Según la experiencia de Villasmil, que llegó a Ucrania el pasado enero, estas comunidades que se encuentran a 20 o 25 kilómetros del frente reclaman el “deseo de poder hacer algo de vida alrededor de esa realidad: tradiciones, pasear, encontrase con amigos, actividades con niños… es también una manera de apoyarse en el grupo, en esa comunidad. Retomar todas esas actividades ayuda a mitigar el impacto (de la guerra), que sigue estando ahí y no podemos negarlo”. Son, añade, momentos que les sirven para afrontar el estrés postraumático y la ansiedad.

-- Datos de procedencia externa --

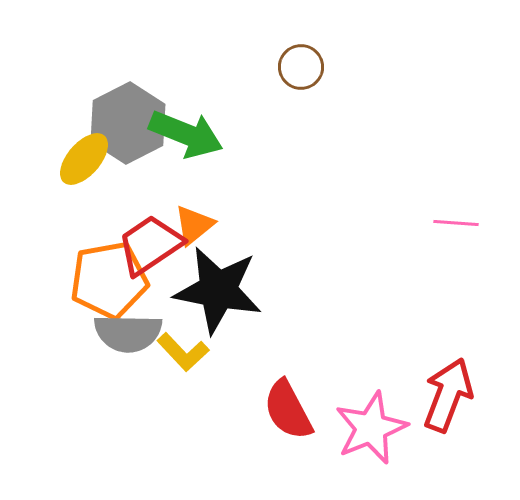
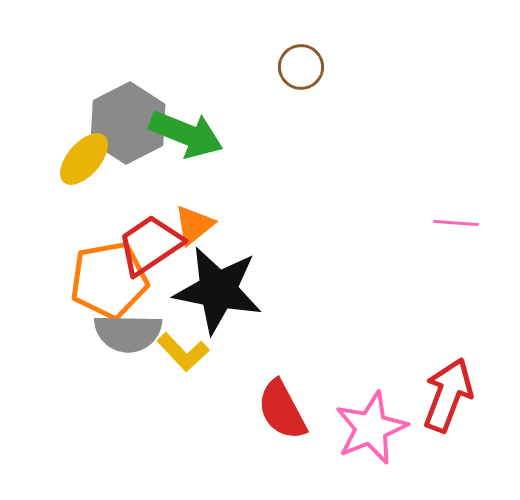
red semicircle: moved 6 px left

Viktor, el jubilado, cuenta que este lago a las afueras de la ciudad de Sloviansk es el único con todos los servicios, cafés y quioscos accesibles para la población. “Hay otro más allá, pero es privado y hay que pagar. Este es municipal y han mejorado mucho las instalaciones desde 2018. Además, es bueno para los niños porque es poco profundo”, añade mientras levanta las manos donde el nivel del agua apenas alcanza medio metro. “Algunas personas se llevan el barro a casa en bolsas o latas, sobre todo los que llegan de afuera. Hay otros lugares similares, pero están en zonas ocupadas por los rusos”. El leve movimiento de las manos del jubilado dibuja unas ondas sobre la superficie sobre la que se refleja una fábrica de sal que se levanta con una gran chimenea a sus espaldas.

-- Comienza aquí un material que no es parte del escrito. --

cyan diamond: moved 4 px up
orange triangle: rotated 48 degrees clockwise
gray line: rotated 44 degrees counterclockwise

“El ser humano se acaba adaptando, para bien y para mal, en medio de la cotidianidad. Mantener la alerta permanente es muy duro y necesitamos espacios o ratos de relax. Hay que conseguir desconectar en medio de la amenaza, los misiles, las alarmas…”, explica la psicóloga de MSF. “Todos tenemos algo de miedo, pero no tanto como el año pasado. Si hay que salir corriendo, tengo mi bicicleta”, resuelve Viktor. Detrás, a unas decenas de metros, brillan las cúpulas de la iglesia de la Resurrección de Cristo, testigo de este remanso de paz a las puertas del frente de guerra.